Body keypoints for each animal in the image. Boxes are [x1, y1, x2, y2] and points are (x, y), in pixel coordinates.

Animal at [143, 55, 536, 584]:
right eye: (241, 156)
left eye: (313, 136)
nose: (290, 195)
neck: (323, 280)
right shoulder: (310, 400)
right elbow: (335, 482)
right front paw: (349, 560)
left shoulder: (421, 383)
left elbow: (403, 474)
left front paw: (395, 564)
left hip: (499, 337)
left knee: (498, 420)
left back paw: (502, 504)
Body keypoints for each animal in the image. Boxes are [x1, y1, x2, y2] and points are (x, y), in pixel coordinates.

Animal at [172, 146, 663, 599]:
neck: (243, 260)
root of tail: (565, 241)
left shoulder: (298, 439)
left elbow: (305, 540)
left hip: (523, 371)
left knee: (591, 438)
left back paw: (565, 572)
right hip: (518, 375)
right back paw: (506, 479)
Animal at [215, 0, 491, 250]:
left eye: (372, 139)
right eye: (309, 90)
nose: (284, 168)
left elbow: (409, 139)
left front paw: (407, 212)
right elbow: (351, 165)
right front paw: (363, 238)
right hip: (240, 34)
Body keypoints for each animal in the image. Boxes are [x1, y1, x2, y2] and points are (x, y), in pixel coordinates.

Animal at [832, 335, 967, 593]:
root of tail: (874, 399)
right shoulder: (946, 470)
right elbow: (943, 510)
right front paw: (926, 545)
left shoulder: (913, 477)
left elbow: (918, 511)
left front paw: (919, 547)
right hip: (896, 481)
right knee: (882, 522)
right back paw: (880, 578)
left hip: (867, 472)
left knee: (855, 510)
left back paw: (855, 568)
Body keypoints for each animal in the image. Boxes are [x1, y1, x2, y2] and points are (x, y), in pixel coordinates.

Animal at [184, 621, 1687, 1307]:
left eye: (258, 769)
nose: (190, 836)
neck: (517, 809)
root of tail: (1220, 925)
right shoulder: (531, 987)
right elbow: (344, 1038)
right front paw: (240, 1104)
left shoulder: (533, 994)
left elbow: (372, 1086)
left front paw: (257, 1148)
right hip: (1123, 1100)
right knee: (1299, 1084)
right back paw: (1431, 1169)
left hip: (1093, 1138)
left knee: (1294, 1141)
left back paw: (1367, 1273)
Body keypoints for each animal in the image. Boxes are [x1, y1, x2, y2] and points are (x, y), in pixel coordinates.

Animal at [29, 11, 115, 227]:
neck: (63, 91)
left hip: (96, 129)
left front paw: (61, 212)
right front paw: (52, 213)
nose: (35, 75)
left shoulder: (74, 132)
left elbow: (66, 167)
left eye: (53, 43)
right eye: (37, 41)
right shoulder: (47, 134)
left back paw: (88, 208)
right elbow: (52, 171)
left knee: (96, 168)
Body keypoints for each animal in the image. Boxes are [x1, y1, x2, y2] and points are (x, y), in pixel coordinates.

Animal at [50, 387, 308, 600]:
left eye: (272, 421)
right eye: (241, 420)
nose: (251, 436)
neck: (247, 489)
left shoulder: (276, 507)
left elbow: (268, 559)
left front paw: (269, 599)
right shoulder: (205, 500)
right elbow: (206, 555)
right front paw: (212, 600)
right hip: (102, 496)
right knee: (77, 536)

- **About this task**
Your answer should be the line with "right knee: (1299, 1084)" and all lines after it in the listing above, repeated exactly. No other lines belong.

- **The completed task**
right knee: (1299, 1084)
right back paw: (1431, 1169)
left hip: (1093, 1138)
left knee: (1294, 1141)
left back paw: (1367, 1273)
Body keypoints for each animal in the image. Boxes are [x1, y1, x2, y2] and points are (x, y), in pixel coordinates.

Animal at [29, 11, 115, 227]:
neck: (63, 91)
left hip: (96, 129)
left front paw: (61, 212)
right front paw: (52, 213)
nose: (35, 75)
left shoulder: (74, 132)
left elbow: (66, 167)
left eye: (53, 43)
right eye: (37, 41)
right shoulder: (47, 134)
left back paw: (88, 208)
right elbow: (52, 171)
left knee: (96, 168)
Body keypoints for each animal in the image. Boxes are [x1, y1, x2, y2] and points are (x, y), in pixel coordinates.

Animal at [50, 387, 308, 600]:
left eye: (272, 421)
right eye: (241, 420)
nose: (251, 436)
neck: (247, 489)
left shoulder: (276, 507)
left elbow: (268, 559)
left front paw: (269, 599)
right shoulder: (205, 500)
right elbow: (206, 555)
right front paw: (212, 600)
right hip: (102, 496)
right knee: (77, 536)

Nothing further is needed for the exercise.